This is not bad. Feel -Good investors buy stocks because they feel good either in the stocks or in the companies that issued them.
Investors who feel good are driven by emotion, not some financial acumen.
This is not a bad way to choose stocks. It may not be optimal, and may not be the most profitable, but it’s not a bad way.
Let me tell you about an experiment conducted a few years ago.
A group of researchers wanted to know how random the stock is actually.
They “ordered” the monkey to throw the darts into the stock page.
They then followed the companies that were “chosen” by the monkey.
After tracking randomly selected companies throughout the year, they concluded that companies that selected monkeys had better results than the S&P 500!
It’s a really scary thought: pick a random pack of stocks and you can beat the market!
Which shows that the market as a whole can be seen as a random collection of random events.
Our challenge: “How to profit from those seemingly random events?”
Accompanying task – “When to sell?”
You don’t make money if you don’t sell stocks. Simply keeping a growing stock can make your net worth look good on paper, but you can’t take that paper to the grocery store and buy dinner!
Only if you sell. Or if you collect dividends from these stocks.
Now we have two tasks:
What stocks to buy?
When to sell these shares?
Another general rule: “Don’t plan to keep these stocks forever.” Nothing lasts forever. All you can do is maximize profits.
Another thing: the stock market is now supported and controlled by investors of institutions that control billions of dollars of shares.
You can’t beat them.
But you can make a profit from them.
Can I tell you a little story?
For several years I tried to “break the table” behind tree tables in Las Vegas. But I had very little money and even less knowledge. I noticed that one player had a very large stack of very large chips. And he kept increasing his horde. So I started imitating his “bidding”. When he put the chips in position, so did I. When he raised his position, so did I. And I started accumulating chips. Having no vague idea of what I was doing, I was actually making money!
Then, thinking I knew something about shit, I moved to another table and you guessed it, put everything back in my casino pocket, plus a few more!
Morality? Don’t try to guess the experts. But you can make a profit by following them.

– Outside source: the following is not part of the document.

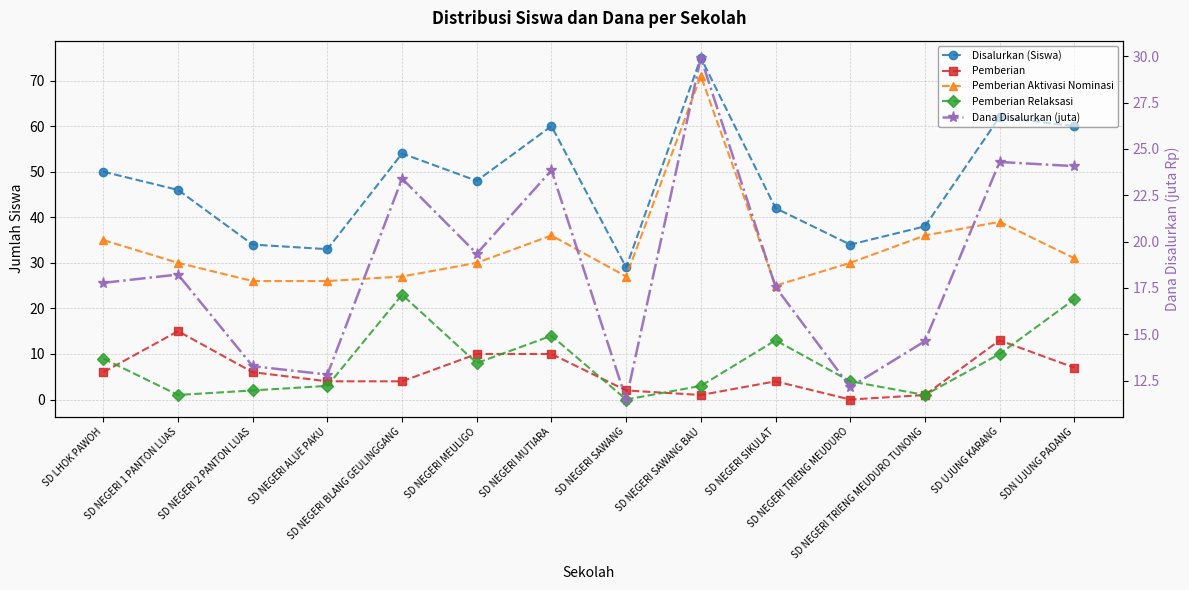

At SD NEGERI 1 PANTON LUAS, list the series in order from smallest to largest.

Pemberian Relaksasi, Pemberian, Dana Disalurkan (juta), Pemberian Aktivasi Nominasi, Disalurkan (Siswa)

This leads to my first observation about the stock market: because of the “Lucky Beginner” phenomenon, amateurs can work better than the average individual investor.
As your knowledge grows, your unreasonable confidence also increases, and you can quickly find yourself [hindsight] terrible decisions. Until you become as savvy as an institutional investor, you may fail.
Even professionals are constantly failing. See how many “professional” hedge fund managers don’t work. See how many stock traders have lost their collective rears.
And on the other hand, look at how many multibillion-dollar homes were saved because they were “too big to fail”.
So, my advice to you: create a set of trading rules that will suit you. Follow them religiously until they start letting you down. Make adjustments as needed.
Properly chosen rules of trade do not fail: the principles are universal, but they must be carefully followed.
My personal trading rules are very simple:
Select shares that pay dividends, according to a set of fixed parameters.
Establish “selling” rules according to strict parameters.
Set strike-stop orders to protect your profits.
Remove emotions from your trades as much as possible. Never fall in love with stock.
Do my rules apply to me? Yes. My goal is to achieve a monthly dividend income of $ 2,500 before taxes in less than ten years. In just five years of trading, I have achieved a monthly dividend income of $ 1,800. I am on goal to achieve my goal.
My starting dividend position five years ago was just $ 208 a month.
Because you benefit from my mistakes, you can easily achieve greater returns!